** What you need to do **
Return every line of text in the data below word for word, leaving out the pictures.

** Task inputs **

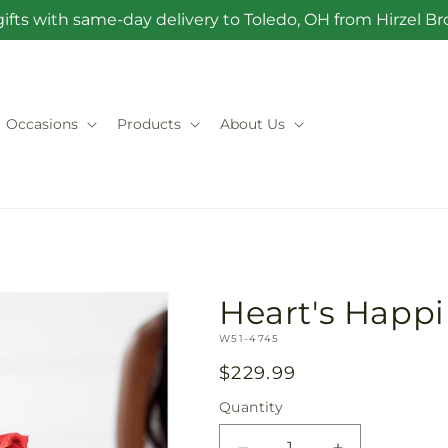
ifts with same-day delivery to Toledo, OH from Hirzel 
Occasions
Products
About Us
Heart's Happ
SKU:
W51-4745
Regular
$229.99
price
Quantity
Quantity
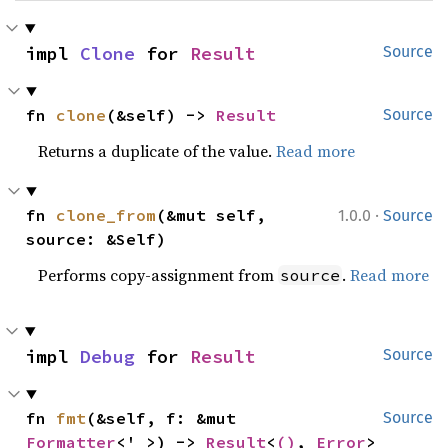
impl 
Clone
 for 
Result
Source
fn 
clone
(&self) -> 
Result
Source
Returns a duplicate of the value.
Read more
·
fn 
clone_from
(&mut self, 
1.0.0
Source
source: &Self)
Performs copy-assignment from
.
Read more
source
impl 
Debug
 for 
Result
Source
fn 
fmt
(&self, f: &mut 
Source
Formatter
<'_>) -> 
Result
<
()
, 
Error
>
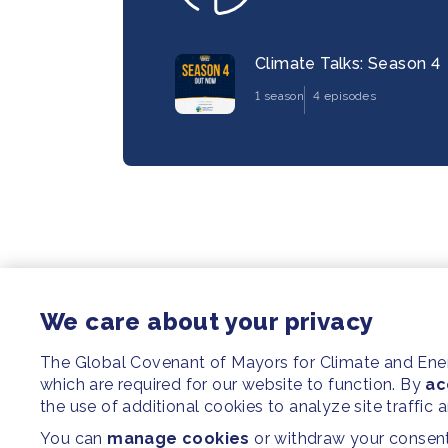
Climate Talks: Season 4
1 season
4 episodes
We care about your privacy
The Global Covenant of Mayors for Climate and En
which are required for our website to function. By
ac
the use of additional cookies to analyze site traffic 
You can
manage cookies
or withdraw your consent 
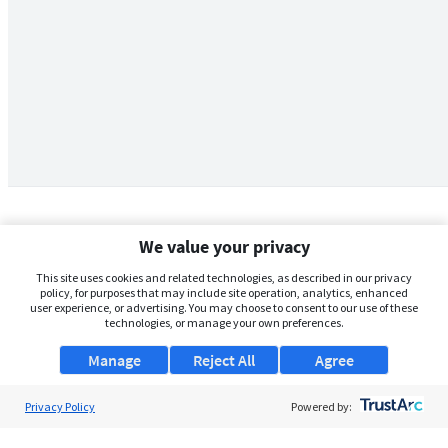
We value your privacy
This site uses cookies and related technologies, as described in our privacy
policy, for purposes that may include site operation, analytics, enhanced
user experience, or advertising. You may choose to consent to our use of these
technologies, or manage your own preferences.
Manage
Reject All
Agree
Privacy Policy
About Us
Powered by:
Support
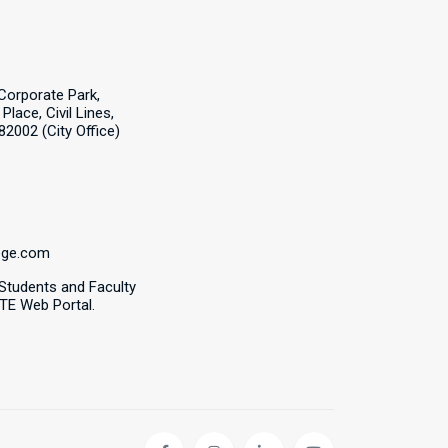
Corporate Park,
Place, Civil Lines,
82002 (City Office)
ege.com
 Students and Faculty
CTE Web Portal.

** The completed task **
ifts with same-day delivery to Toledo, OH from Hirzel 
Occasions
Products
About Us
Heart's Happ
SKU:
W51-4745
Regular
$229.99
price
Quantity
Quantity
impl 
Clone
 for 
Result
Source
fn 
clone
(&self) -> 
Result
Source
Returns a duplicate of the value.
Read more
·
fn 
clone_from
(&mut self, 
1.0.0
Source
source: &Self)
Performs copy-assignment from
.
Read more
source
impl 
Debug
 for 
Result
Source
fn 
fmt
(&self, f: &mut 
Source
Formatter
<'_>) -> 
Result
<
()
, 
Error
>
Climate Talks: Season 4
1 season
4 episodes
We care about your privacy
The Global Covenant of Mayors for Climate and En
which are required for our website to function. By
ac
the use of additional cookies to analyze site traffic 
You can
manage cookies
or withdraw your consent 
We value your privacy
This site uses cookies and related technologies, as described in our privacy
policy, for purposes that may include site operation, analytics, enhanced
user experience, or advertising. You may choose to consent to our use of these
technologies, or manage your own preferences.
Manage
Reject All
Agree
Privacy Policy
About Us
Powered by:
Support
Corporate Park,
Place, Civil Lines,
82002 (City Office)
ege.com
 Students and Faculty
CTE Web Portal.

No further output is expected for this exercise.